7. The kasama (sub-tenants) were the ones paying the fixed rent. They get half of the harvest after the fixed rent
was deducted while the inquilino, the middle man, received the other half.

8. Like the the cabeza de barangay and the gobernadorcillo, the inquilino facilitated the exactions of his master.
While the cabeza de barangay and the gobernadorcillio were political intermediaries, the inquilino
was the economic intermediary who shared in the benefits of exploitation.

9. Governors complained of the abuses of the clergy and appealed to the Spanish monarch to curtail their powers.
Friars had grown more powerful than the Crown’s representatives.

10. Fernando Manuel de Bustillo Bustamante y Rueda served as the 37th Governor General of Spanish Philippines
from 1717 until his death in 1719. He was assassinated by friars who forced their way into the governor’s palace
and stabbed Bustamante to death.

He came in conflict with the Church when he investigated the excessive borrowing of the friars from the obras pias
and ordered them to return the money. He had the Archbishop of Manila Francisco de la Cuesta arrested
and imprisoned on charges of having conspired against the government.

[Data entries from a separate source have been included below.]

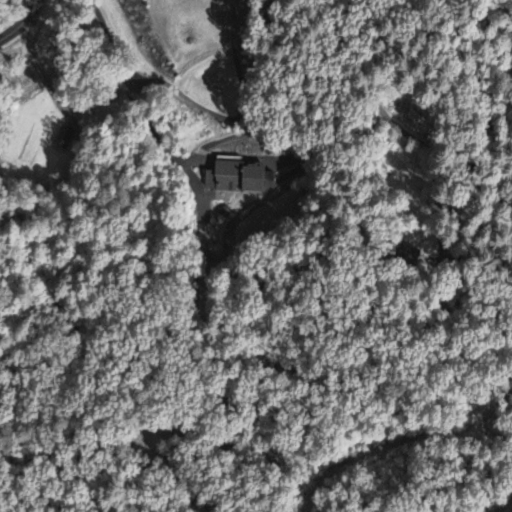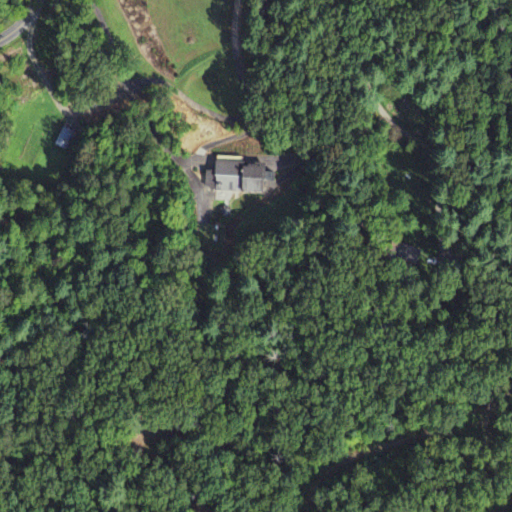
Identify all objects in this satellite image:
road: (20, 19)
building: (225, 177)
building: (197, 184)
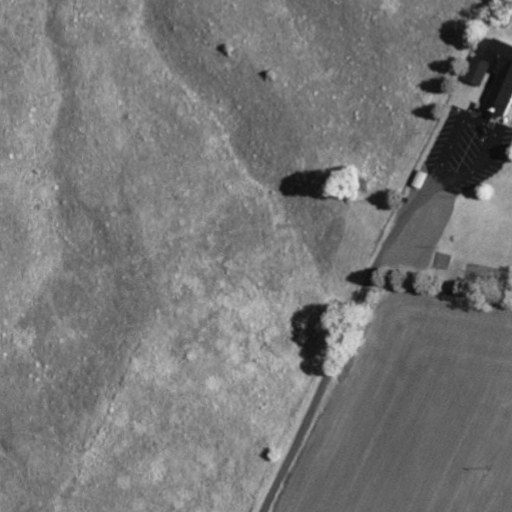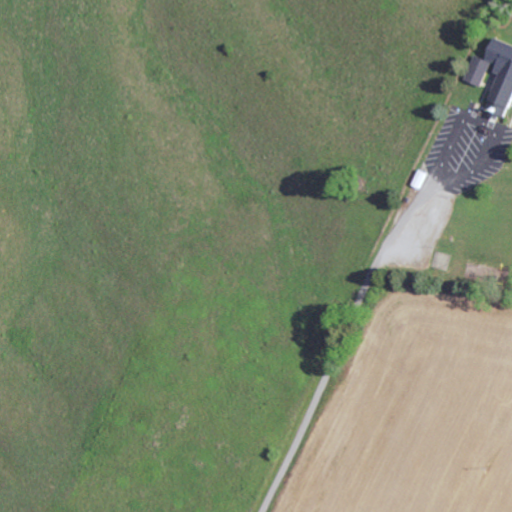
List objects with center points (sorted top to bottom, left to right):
building: (480, 70)
building: (502, 76)
road: (322, 378)
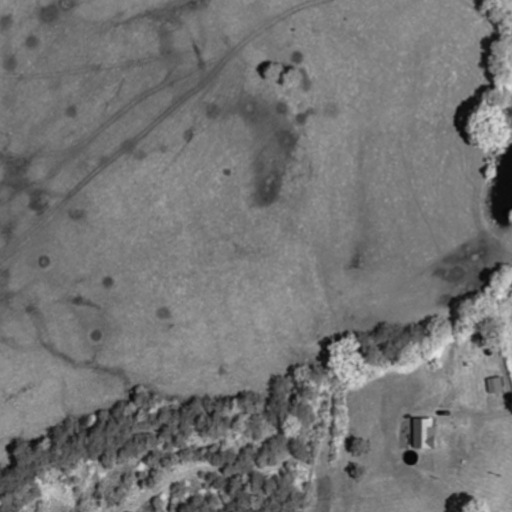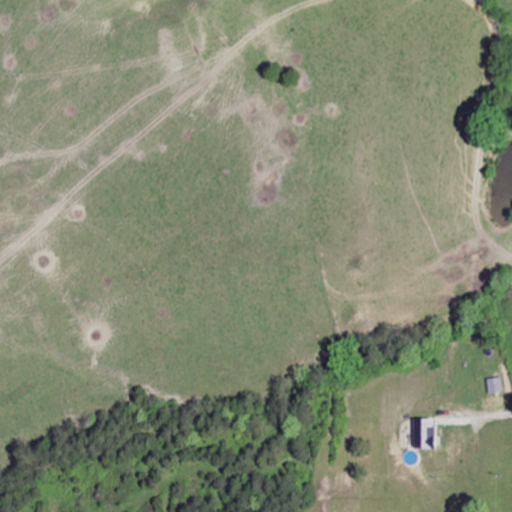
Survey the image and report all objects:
building: (492, 386)
building: (420, 434)
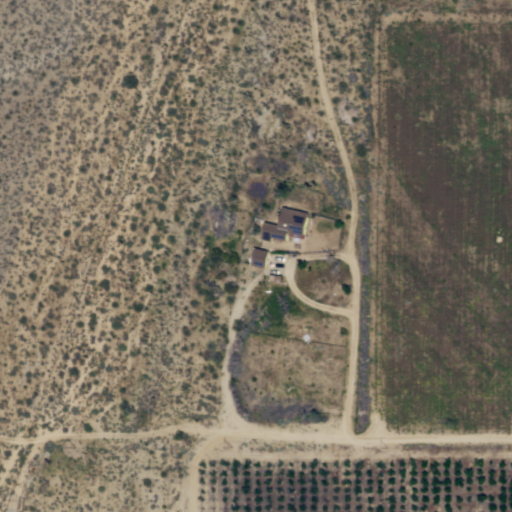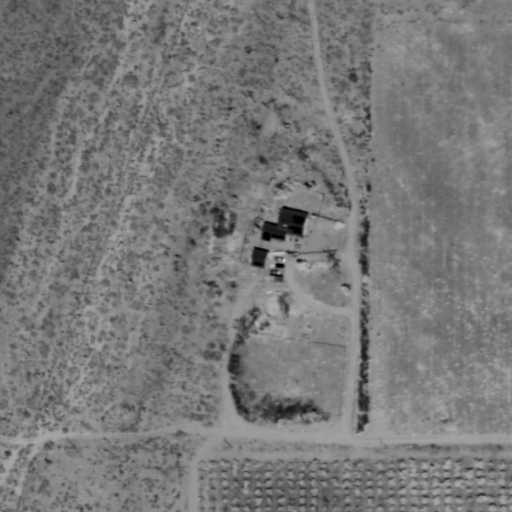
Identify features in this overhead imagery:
road: (353, 218)
building: (286, 224)
building: (260, 257)
road: (238, 307)
road: (362, 442)
crop: (347, 481)
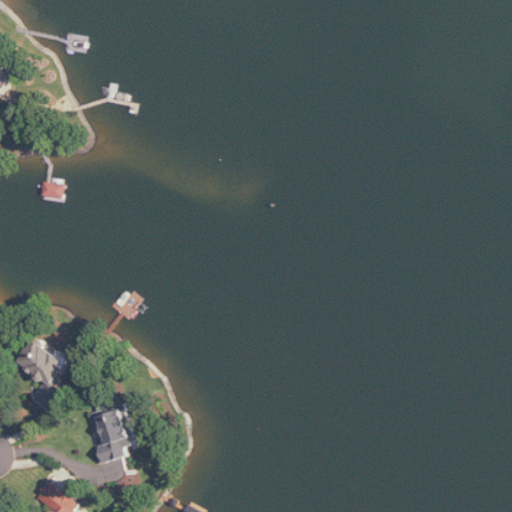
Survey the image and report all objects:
building: (5, 78)
building: (50, 368)
road: (35, 426)
building: (119, 431)
road: (61, 454)
building: (65, 499)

11. Friars perpetuated the Spanish rule by appealing to the faith of their converts. They were able to exact obedience
due to awe and fear of God.

12. Excesses and abuses of the friars turned the Church from an accessory to the principal apparatus of colonial
appropriation and exploitation.

13. Hostility against the friars grew with the common experience among the natives of economic exploitation
by the friars to the point of violently demanding for their expulsion.